## Text provided

Krka Group development strategy 2018–2022
The Supervisory Board approved the Krka Group development strategy for 2018–2022. In the new five-year strategic period, sales are projected to grow by at least 5% per annum on average in terms of volume/value.

Carefully thought-out investments and an increased scope of contract manufacturing will drive down the value of the Group’s investments, which will amount to an average of €136 million per year in the coming five-year period. In  addition  to  organic  growth,  Krka  intends  to  expand  by  means  of  acquisitions  and  long-term  business combinations, including joint ventures in case of commercially appealing and available acquisition targets. The primary objectives are to acquire new products and enter to new markets.

## What the exercise asks
Rewrite the Krka strategy text from "Krka Group development strategy 2018–2022" to "terms of volume/value.", substituting "Management Board" for "Supervisory Board".

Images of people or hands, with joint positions
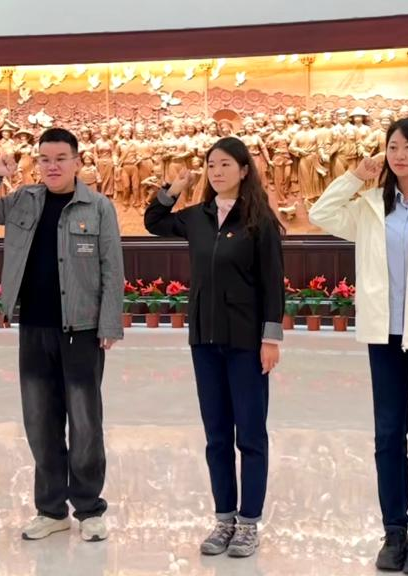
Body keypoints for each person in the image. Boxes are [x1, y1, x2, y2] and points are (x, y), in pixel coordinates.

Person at [309, 117, 408, 575]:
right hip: (385, 337)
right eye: (392, 147)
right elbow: (321, 213)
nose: (399, 155)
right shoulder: (370, 206)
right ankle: (394, 531)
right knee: (388, 437)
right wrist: (355, 176)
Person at [0, 128, 124, 543]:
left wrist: (109, 323)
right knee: (40, 422)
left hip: (81, 330)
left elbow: (112, 265)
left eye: (60, 158)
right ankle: (51, 510)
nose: (52, 166)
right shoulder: (23, 200)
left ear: (77, 162)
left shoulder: (98, 207)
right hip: (34, 328)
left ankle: (89, 509)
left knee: (85, 423)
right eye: (45, 159)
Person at [144, 137, 285, 559]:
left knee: (251, 435)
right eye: (211, 165)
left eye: (225, 164)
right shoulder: (198, 217)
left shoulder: (258, 221)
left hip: (246, 343)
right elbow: (154, 221)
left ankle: (248, 523)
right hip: (204, 340)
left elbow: (272, 282)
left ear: (243, 170)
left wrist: (271, 338)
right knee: (217, 435)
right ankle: (224, 519)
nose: (217, 171)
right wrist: (174, 188)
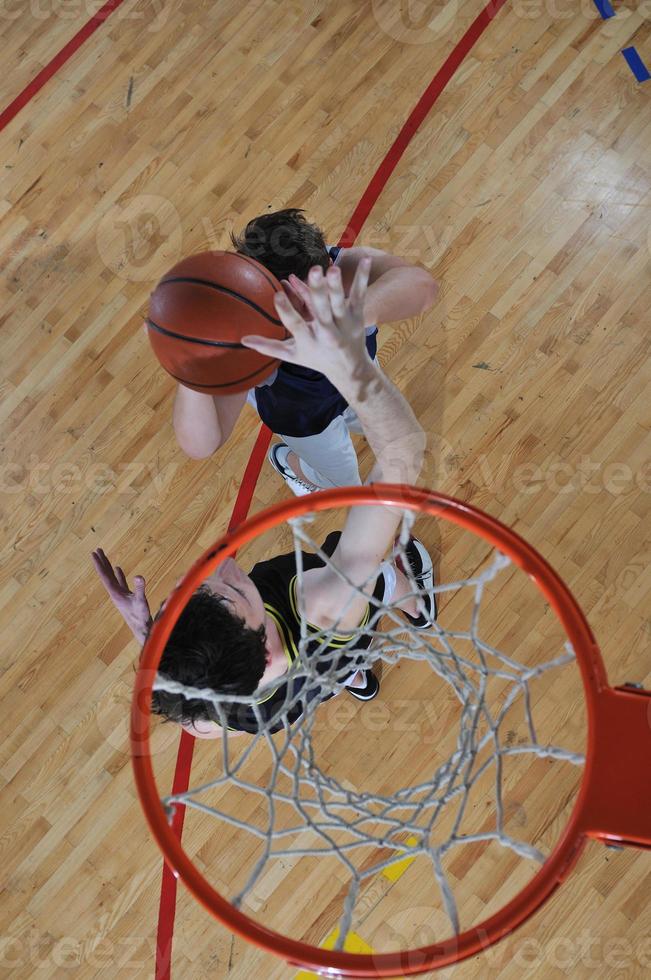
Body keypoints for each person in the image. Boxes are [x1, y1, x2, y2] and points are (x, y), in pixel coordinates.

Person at [93, 258, 435, 739]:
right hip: (333, 630)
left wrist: (154, 639)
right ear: (266, 649)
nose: (224, 564)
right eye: (232, 588)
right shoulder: (326, 603)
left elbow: (191, 715)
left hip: (291, 700)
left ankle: (353, 678)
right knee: (378, 576)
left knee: (338, 674)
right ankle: (414, 604)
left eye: (192, 590)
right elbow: (402, 455)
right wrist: (350, 364)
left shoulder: (214, 709)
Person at [172, 209, 438, 494]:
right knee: (343, 487)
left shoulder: (340, 271)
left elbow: (423, 288)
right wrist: (189, 372)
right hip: (308, 422)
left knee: (383, 427)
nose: (310, 309)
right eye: (293, 301)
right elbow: (201, 445)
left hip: (355, 385)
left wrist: (352, 315)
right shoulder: (246, 335)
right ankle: (289, 462)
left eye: (315, 292)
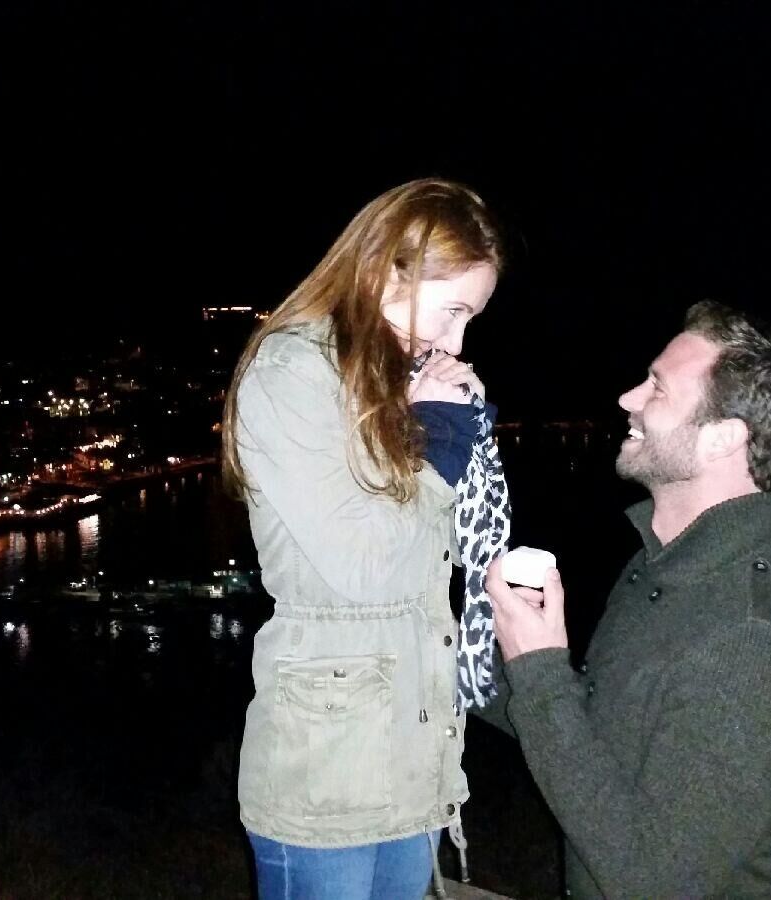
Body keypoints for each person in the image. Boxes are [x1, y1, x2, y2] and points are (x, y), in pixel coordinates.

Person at [480, 300, 771, 898]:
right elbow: (595, 738)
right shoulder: (665, 572)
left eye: (656, 387)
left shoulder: (759, 643)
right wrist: (455, 662)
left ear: (721, 439)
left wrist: (541, 669)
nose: (629, 399)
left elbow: (652, 877)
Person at [222, 177, 505, 899]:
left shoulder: (387, 378)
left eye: (470, 321)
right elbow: (364, 566)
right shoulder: (292, 371)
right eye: (451, 312)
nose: (456, 341)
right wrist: (439, 440)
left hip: (411, 753)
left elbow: (425, 560)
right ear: (385, 269)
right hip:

## Result of this exercise
Krka Group development strategy 2018–2022
The Management Board approved the Krka Group development strategy for 2018–2022. In the new five-year strategic period, sales are projected to grow by at least 5% per annum on average in terms of volume/value.